Violar a una mujer sale barato. A veces gratis, sólo hace falta superioridad física, una falta absoluta de ética y una víctima silenciosa. Ocurre todos los días: en los pueblos, en las ciudades, en el propio hogar de la víctimas.
Ha sucedido siempre. En una sociedad donde el hombre se creía, hasta no hace tanto tiempo, con el derecho al disfrute del cuerpo de la mujer sin su consentimiento, violar era gratis. Hoy ya está castigado por ley; sin embargo, violar sale barato.
Dos años de prisión y seis mil euros de fianza es lo que le ha costado a la manada, los cinco jóvenes que, aprovechándose de su fuerza, intimidaron y violaron a una joven.
No es casualidad que los jueces sean hombres, ni que la justicia sea hecha hasta ahora por hombres.
El cuerpo de la mujer ha sido considerado durante siglos propiedad y uso del hombre sin escrúpulos. Aún hoy lo sigue siendo. Sólo hace falta tener algo de dinero e irse de putero y prostituir el cuerpo de una mujer necesitada; o ser lo suficientemente rico y estúpido para inseminar y alquilar su vientre.
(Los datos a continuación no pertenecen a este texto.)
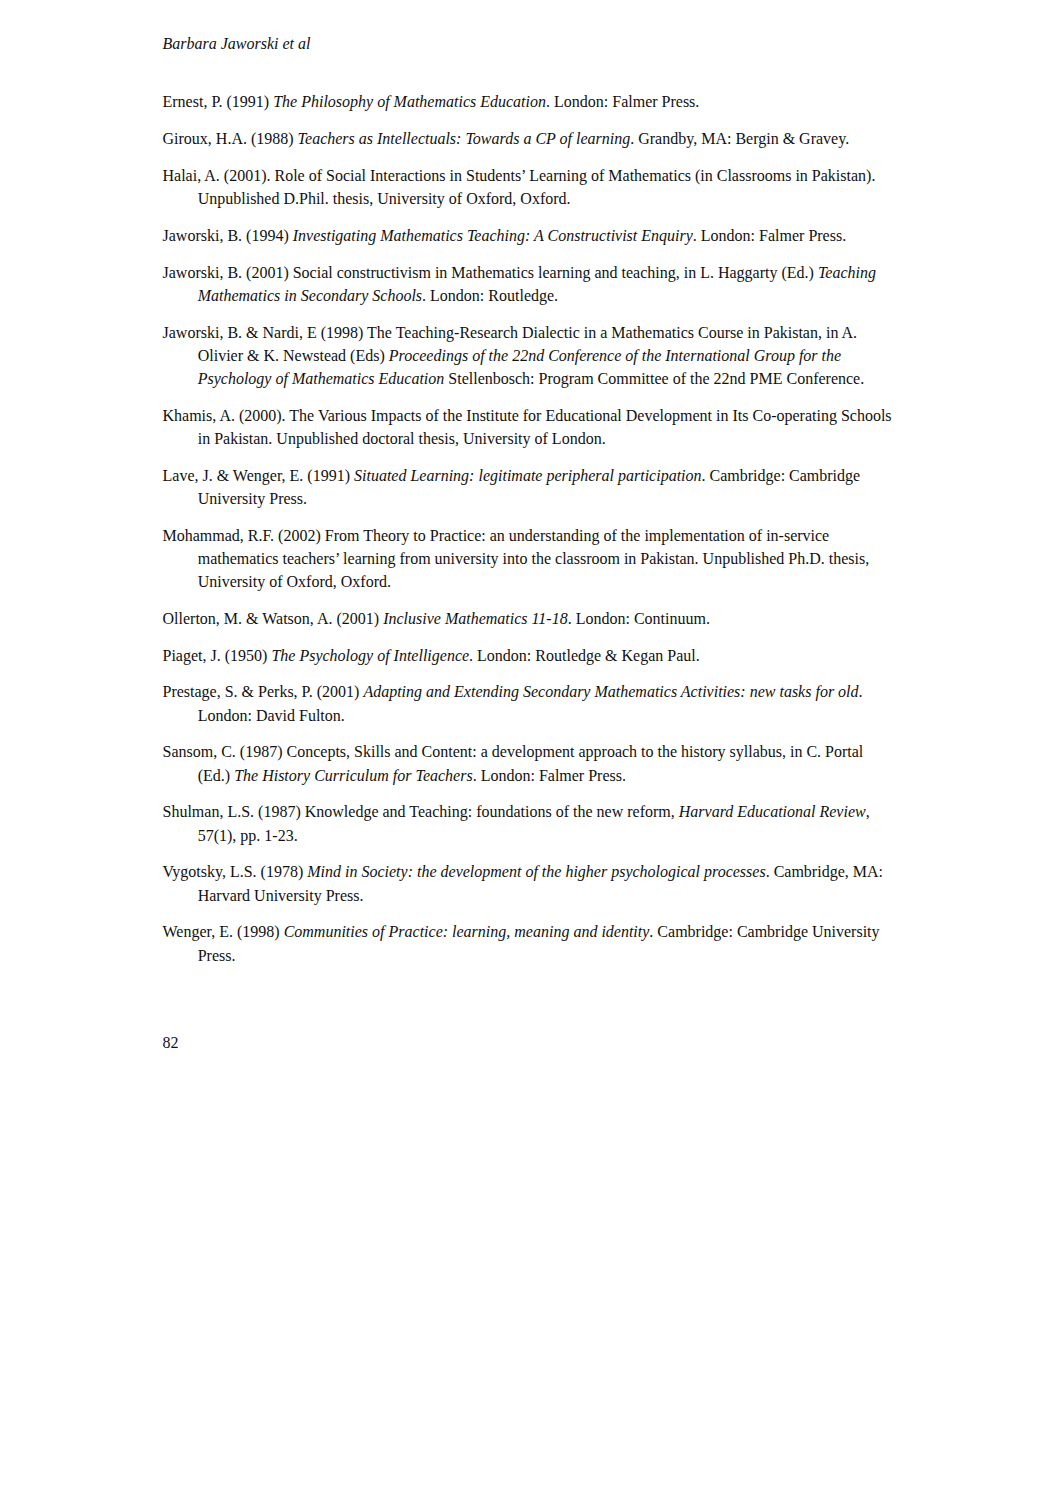Barbara Jaworski et al
Ernest, P. (1991) The Philosophy of Mathematics Education. London: Falmer Press.
Giroux, H.A. (1988) Teachers as Intellectuals: Towards a CP of learning. Grandby, MA: Bergin & Gravey.
Halai, A. (2001). Role of Social Interactions in Students’ Learning of Mathematics (in Classrooms in Pakistan). Unpublished D.Phil. thesis, University of Oxford, Oxford.
Jaworski, B. (1994) Investigating Mathematics Teaching: A Constructivist Enquiry. London: Falmer Press.
Jaworski, B. (2001) Social constructivism in Mathematics learning and teaching, in L. Haggarty (Ed.) Teaching Mathematics in Secondary Schools. London: Routledge.
Jaworski, B. & Nardi, E (1998) The Teaching-Research Dialectic in a Mathematics Course in Pakistan, in A. Olivier & K. Newstead (Eds) Proceedings of the 22nd Conference of the International Group for the Psychology of Mathematics Education Stellenbosch: Program Committee of the 22nd PME Conference.
Khamis, A. (2000). The Various Impacts of the Institute for Educational Development in Its Co-operating Schools in Pakistan. Unpublished doctoral thesis, University of London.
Lave, J. & Wenger, E. (1991) Situated Learning: legitimate peripheral participation. Cambridge: Cambridge University Press.
Mohammad, R.F. (2002) From Theory to Practice: an understanding of the implementation of in-service mathematics teachers’ learning from university into the classroom in Pakistan. Unpublished Ph.D. thesis, University of Oxford, Oxford.
Ollerton, M. & Watson, A. (2001) Inclusive Mathematics 11-18. London: Continuum.
Piaget, J. (1950) The Psychology of Intelligence. London: Routledge & Kegan Paul.
Prestage, S. & Perks, P. (2001) Adapting and Extending Secondary Mathematics Activities: new tasks for old. London: David Fulton.
Sansom, C. (1987) Concepts, Skills and Content: a development approach to the history syllabus, in C. Portal (Ed.) The History Curriculum for Teachers. London: Falmer Press.
Shulman, L.S. (1987) Knowledge and Teaching: foundations of the new reform, Harvard Educational Review, 57(1), pp. 1-23.
Vygotsky, L.S. (1978) Mind in Society: the development of the higher psychological processes. Cambridge, MA: Harvard University Press.
Wenger, E. (1998) Communities of Practice: learning, meaning and identity. Cambridge: Cambridge University Press.
82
El cuerpo de la mujer es aún un instrumento comercial, para uso y disfrute, eso sí, de quien pueda pagarlo. Lo saben todos, lo anuncian incluso en los periódicos. Hemos transigido con el derecho fundamental a la dignidad de la mujer; en mor de la libertad hemos vuelto a aprovecharnos de la pobreza de las mujeres para violarlas oficialmente: prostitutas violadas diariamente, madres de alquiler, mujeres acosadas, adolescentes abusadas.
Por eso, el que un grupo de jóvenes viole a una mujer, a una joven, y después de hacerlo, salieran a festejarlo, sólo demuestra lo normalizada que está la violación en nuestra sociedad. Nada les importó dejar a la mujer en el portal maltrecha y con la dignidad a rastras. Porque podían, lo hicieron, porque en definitiva, los hemos educado en una sociedad permisiva y habituada al abuso, al secreto y a la creencia de que el cuerpo de la mujer les pertenece.
Esta es la razón por las que la manada sale de caza: una mujer es un pieza, un animal para su disfrute y pertenencia. Saben bien de qué lado está la justicia, quiénes mantienen las leyes y, además, les sale barato.
Nieves Rodríguez Rivera es profesora de Lengua y Literatura.